Michigan’s cost-sharing requirements for people in the Healthy Michigan Plan kick in after a person has been in the program for six months. An individual on the program with an income just above the poverty level—around $12,900 a year in 2021—might be charged about $20 a month, though this amount can be reduced by engaging in a discussion with their physician about healthy behaviors. The monthly amount goes up as income increases.

“Disruptions in Medicaid coverage—also known as churn—can lead to worse quality care, higher administrative costs and less chance for the population to receive needed but non-urgent preventive services,” says Cliff, now an assistant professor at UIC’s School of Public Health.

Indeed, previous work by the IHPI team to survey past participants in the Healthy Michigan Plan showed that 81% had access to no other form of insurance before they joined the program, and that 55% went uninsured for the three months after they left it.

Signs of ‘adverse selection’

When the researchers looked closer at who was leaving the plan, they found that it was mainly people who were relatively healthy: Those who hadn’t had any care related to a chronic illness, and that had below-median health spending.

By contrast, the study did not find an increase in disenrollment among those who had gotten care for a chronic condition or had above-median health care spending during the first months after enrollment, before they received a cost-sharing invoice.

In participants who had no care related to a chronic disease in the six months before cost-sharing kicked in, or who had below-median overall spending, facing a premium increased the chance of disenrollment by about 3 percentage points. Every dollar of monthly fees cost raised disenrollment by 0.8 percentage points. But monthly fees didn’t change the disenrollment chances of less-healthy enrollees who had chronic disease care or higher-than-median health spending.
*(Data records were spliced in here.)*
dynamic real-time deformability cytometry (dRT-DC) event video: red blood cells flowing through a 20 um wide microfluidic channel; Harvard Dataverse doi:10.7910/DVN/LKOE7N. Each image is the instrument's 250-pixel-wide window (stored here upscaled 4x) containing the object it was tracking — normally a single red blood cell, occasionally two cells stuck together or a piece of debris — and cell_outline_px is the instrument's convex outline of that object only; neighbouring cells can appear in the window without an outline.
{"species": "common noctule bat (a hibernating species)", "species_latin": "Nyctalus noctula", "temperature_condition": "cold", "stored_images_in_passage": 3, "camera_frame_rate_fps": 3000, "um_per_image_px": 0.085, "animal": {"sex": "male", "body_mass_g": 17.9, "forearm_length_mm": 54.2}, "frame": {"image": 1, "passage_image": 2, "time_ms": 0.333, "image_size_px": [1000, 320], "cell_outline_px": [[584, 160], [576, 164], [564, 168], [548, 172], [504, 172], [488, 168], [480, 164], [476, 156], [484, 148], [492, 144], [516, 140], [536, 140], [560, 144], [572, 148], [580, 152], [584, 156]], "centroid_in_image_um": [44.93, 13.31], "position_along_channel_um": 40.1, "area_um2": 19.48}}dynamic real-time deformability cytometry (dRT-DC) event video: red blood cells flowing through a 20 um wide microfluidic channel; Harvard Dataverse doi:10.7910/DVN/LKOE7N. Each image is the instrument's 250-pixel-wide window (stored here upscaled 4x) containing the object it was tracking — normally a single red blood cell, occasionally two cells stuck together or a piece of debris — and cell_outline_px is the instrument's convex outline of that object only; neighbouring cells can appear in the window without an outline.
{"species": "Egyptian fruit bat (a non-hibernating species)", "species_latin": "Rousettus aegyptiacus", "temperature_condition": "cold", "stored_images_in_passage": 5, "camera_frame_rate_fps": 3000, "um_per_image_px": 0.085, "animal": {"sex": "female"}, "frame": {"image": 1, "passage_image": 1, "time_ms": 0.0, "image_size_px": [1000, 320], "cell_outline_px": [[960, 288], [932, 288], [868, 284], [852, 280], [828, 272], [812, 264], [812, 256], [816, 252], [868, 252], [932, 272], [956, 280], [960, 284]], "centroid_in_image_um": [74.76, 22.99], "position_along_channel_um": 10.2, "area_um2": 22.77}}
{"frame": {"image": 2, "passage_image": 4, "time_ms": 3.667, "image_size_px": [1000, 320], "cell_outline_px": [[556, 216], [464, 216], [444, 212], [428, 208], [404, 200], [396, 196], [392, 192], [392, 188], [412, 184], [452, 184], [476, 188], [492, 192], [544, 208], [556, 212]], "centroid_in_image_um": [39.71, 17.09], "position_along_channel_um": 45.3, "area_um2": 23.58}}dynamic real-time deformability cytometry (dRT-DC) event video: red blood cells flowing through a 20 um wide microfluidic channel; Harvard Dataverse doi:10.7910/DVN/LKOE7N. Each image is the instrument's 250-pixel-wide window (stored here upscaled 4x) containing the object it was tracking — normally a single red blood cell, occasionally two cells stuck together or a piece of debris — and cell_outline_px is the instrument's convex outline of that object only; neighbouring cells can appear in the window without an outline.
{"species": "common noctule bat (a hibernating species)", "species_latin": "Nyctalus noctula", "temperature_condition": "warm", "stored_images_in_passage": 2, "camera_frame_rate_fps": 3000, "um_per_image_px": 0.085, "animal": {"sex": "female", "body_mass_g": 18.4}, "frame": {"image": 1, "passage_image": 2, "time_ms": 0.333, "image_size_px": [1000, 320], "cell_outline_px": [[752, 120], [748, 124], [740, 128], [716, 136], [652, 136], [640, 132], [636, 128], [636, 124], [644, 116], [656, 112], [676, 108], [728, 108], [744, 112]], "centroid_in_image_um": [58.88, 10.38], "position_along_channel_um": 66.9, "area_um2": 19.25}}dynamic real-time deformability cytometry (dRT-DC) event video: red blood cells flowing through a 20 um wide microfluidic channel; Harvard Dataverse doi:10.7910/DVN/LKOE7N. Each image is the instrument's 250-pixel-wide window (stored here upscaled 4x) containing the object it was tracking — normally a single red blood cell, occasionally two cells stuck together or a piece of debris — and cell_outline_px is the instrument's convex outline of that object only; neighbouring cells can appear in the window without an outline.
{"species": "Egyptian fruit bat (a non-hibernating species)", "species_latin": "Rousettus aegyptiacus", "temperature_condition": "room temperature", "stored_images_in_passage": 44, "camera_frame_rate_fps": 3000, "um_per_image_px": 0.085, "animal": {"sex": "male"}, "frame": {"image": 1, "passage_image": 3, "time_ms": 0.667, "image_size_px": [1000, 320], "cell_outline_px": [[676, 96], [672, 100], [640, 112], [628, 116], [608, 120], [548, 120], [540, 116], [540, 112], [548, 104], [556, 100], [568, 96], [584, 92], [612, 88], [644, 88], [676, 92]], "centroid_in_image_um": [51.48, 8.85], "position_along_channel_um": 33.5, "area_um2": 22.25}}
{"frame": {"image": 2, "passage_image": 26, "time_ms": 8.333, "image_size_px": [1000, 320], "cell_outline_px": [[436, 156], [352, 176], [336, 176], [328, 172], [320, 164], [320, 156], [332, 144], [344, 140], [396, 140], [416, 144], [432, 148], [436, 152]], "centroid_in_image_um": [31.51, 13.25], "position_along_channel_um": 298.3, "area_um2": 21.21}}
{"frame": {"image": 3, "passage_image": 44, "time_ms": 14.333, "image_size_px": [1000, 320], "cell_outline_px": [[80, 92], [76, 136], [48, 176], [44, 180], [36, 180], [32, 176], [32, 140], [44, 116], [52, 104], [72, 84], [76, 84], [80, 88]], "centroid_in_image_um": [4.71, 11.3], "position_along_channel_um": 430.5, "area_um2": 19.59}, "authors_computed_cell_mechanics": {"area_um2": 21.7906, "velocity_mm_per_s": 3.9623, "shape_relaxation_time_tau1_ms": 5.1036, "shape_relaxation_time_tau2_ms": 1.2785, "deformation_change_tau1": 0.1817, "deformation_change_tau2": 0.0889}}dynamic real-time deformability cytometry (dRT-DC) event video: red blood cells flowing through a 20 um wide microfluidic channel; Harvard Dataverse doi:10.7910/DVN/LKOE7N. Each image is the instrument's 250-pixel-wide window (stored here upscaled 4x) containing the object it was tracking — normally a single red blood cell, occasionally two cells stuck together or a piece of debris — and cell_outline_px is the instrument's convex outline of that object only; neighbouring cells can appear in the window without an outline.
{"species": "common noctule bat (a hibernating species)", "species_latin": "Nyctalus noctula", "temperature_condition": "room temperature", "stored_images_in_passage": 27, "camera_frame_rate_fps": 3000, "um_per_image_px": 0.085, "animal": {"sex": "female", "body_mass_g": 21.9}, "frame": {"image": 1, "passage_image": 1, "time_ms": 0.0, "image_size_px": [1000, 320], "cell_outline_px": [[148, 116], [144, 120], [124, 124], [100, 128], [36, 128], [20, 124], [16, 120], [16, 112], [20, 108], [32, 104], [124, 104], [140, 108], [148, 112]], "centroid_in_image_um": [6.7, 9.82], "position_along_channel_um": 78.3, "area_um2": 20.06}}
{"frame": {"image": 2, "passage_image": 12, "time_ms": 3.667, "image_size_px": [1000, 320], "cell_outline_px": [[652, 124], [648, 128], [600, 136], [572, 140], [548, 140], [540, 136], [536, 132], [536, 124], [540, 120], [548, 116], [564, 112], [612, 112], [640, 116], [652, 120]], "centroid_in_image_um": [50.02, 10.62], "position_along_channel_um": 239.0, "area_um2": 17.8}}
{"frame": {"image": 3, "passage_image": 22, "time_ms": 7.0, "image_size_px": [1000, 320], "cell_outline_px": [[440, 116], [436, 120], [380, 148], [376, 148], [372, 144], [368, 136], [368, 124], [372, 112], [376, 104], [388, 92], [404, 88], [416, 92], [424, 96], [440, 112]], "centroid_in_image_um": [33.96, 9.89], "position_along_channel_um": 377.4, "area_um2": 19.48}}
When the researchers adjusted for demographic differences, they found that the people who disenrolled had medical spending in the first six months of enrollment that was 40% lower than the spending for those who stayed in.

Being billed for co-pays did not seem to alter the chance that people of any health status would leave the program. In general, co-pays for people receiving certain health care services under the Healthy Michigan Plan are $1 to $8 for a prescription up to $100 for an inpatient hospital stay, depending on income.

Enrollees are not required to leave the program for non-payment of monthly fees or co-pays; people must actively disenroll or fail to complete yearly renewal paperwork.

Implications for other states and plans

In addition to the disruption for individuals and the private plans that cover them, the authors say the findings have implications for how the state and federal governments plan for spending on Medicaid, and how they adjust payments to insurers and providers based on patients’ health risk.

States that are considering implementing or continuing cost-sharing requirements under Medicaid expansion should consider this, the authors say.

Cost-sharing is seen as a way to promote personal responsibility and encourage participants to make better decisions about health care and have been used as a way to achieve bipartisan support for Medicaid expansion in Michigan and other states.